Greg Carr talks to the Vinho village about the park restoration effort while warden Roberto Zolho watches. They promise to help the villagers with a new health clinic and school, but ask that they stop poaching and setting wild fires.
Carr gives a similar presentation in the Sadjungira community. There he asks villagers to allow tourists to walk on the mountain. Many of the villagers are suspicious, but others see the potential for jobs.
The regulo - or chief - of Sadjungira blesses the Carr Foundation project in a ceremony summoning the ancestors.
The guns, snares and traps of poachers, all collected by rangers in the Gorongosa National Park. Poaching is still a serious problem in the park.
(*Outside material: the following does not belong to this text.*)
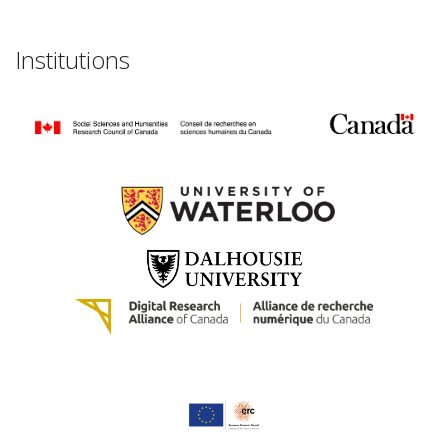
Institutions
Alface Vernizo, a 36-year-old poacher, holds the snares and spear he was caught with in Gorongosa National Park.
Deforestation and slash-and-burn agriculture threatens the ecosystem of Gorongosa National Park. Villagers, many of whom are subsistence farmers, clear the land for their fields. The park is working with community leaders to provide alternative jobs and income to the people who live around the park.
The road from Beira to Gorongosa National Park. The fires burning around the park sometimes make their own weather systems.
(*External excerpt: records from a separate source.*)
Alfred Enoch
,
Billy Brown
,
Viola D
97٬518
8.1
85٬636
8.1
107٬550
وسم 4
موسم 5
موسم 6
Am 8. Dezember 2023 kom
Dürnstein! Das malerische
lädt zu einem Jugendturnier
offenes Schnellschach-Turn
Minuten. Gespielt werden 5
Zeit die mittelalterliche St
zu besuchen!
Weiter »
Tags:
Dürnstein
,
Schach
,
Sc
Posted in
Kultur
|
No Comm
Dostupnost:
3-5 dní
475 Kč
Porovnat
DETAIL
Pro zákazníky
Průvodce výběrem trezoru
Julius Alfredo, 47 (on the right) buys a bag of charcoal next to Gorongosa National Park for $1.50. He can sell this bag in Beira for $4. Many of the trees around the park have been chopped and turned into charcoal.
Noriasoe Nota, left is a national park ranger. He is over seeing a poacher, Pedro Almando, who digs a trench for electrical cabling at Chitengo Camp. Poachers caught in the park have to work off their sentence.
Sorghum fields inside of Gorongosa National Park are planted by people who moved into the park during the war.
A main challenge of the Gorongosa project is convincing the people living around the park that cooperating will serve their interests. Poaching, deforestation and slash-and-burn agriculture still threaten the restoration efforts.